Read the article and answer the questions about it below.

The following lesson activities are based on the article “U.C.L.A. Gymnast Slips In Hip-Hop Moves, and the Online Crowd Goes Wild.”


Before Reading

Watch the video above, which has been shared more than 400,000 times on Facebook. Why do you think it was so popular?


After Reading

Read the entire article and answer the questions, supporting your responses by citing evidence from the text.

1. What hip-hop dance steps did Sophina DeJesus add to her floor routine?

2. What question does her score raise?

3. Why are we not likely to see moves like these at the Olympic Games in Rio de Janeiro this summer?

4. Do you think adding moves like this to traditional routines is good for the sport of gymnastics in general? Why or why not?


Going Further

This piece was suggested by one of our Student Council members, Sabrina Conte. She writes:

According to the article, “DeJesus’s score for Saturday’s routine, a 9.925, tied for third on her team at the meet, trailing two excellent — if less popular online — performances and raising the question of how much colorful moves help or hinder scoring from traditional judges.”

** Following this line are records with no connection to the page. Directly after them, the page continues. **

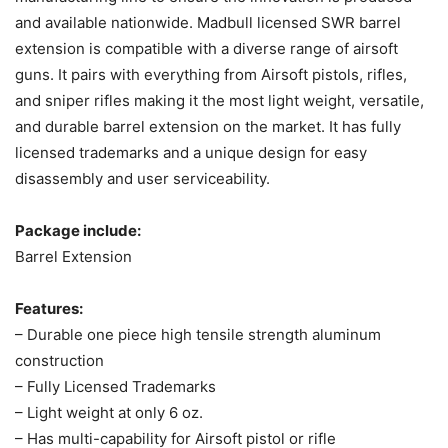
and available nationwide. Madbull licensed SWR barrel
extension is compatible with a diverse range of airsoft
guns. It pairs with everything from Airsoft pistols, rifles,
and sniper rifles making it the most light weight, versatile,
and durable barrel extension on the market. It has fully
licensed trademarks and a unique design for easy
disassembly and user serviceability.
Package include:
Barrel Extension
Features:
– Durable one piece high tensile strength aluminum
construction
– Fully Licensed Trademarks
– Light weight at only 6 oz.
– Has multi-capability for Airsoft pistol or rifle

Do you think that athletes should be rewarded for innovation, or do you think that their scores should depend on how well they execute traditional routines? Can innovation revolutionize a sport? How might it affect a sport’s traditional rules?

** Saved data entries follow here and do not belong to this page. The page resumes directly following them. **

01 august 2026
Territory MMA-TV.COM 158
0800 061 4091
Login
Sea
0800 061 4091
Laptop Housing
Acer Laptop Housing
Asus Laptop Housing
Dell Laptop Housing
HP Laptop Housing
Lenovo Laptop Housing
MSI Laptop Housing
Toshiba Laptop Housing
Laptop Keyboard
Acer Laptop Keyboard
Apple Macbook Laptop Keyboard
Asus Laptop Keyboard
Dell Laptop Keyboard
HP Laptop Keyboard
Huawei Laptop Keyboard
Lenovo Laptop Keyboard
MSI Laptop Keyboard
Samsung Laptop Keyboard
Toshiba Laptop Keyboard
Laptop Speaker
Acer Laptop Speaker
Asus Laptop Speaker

Athletes like football players often celebrate wins using popular dance moves, to the delight of their fans. However, they can get penalized for “excessive celebration.” Why do you think that people get excited by seeing athletes perform their favorite dance moves? Why do others criticize this celebration?

An NPR piece about the video noted the fact that the dance moves performed in this routine “are strongly rooted in blackness” and the author, Leah Donnella, believes that the routine “doesn’t show an athlete dominating at a traditionally white sport despite her race. It was an athlete celebrating her race in the context of a traditionally white sport. In under two minutes, DeJesus — blue hair, hip-hop beats and all — showed that black bodies and black culture belong in gymnastics.”

Do you agree? Why or why not? How do you think an athlete’s race affects the perception of them in their sport?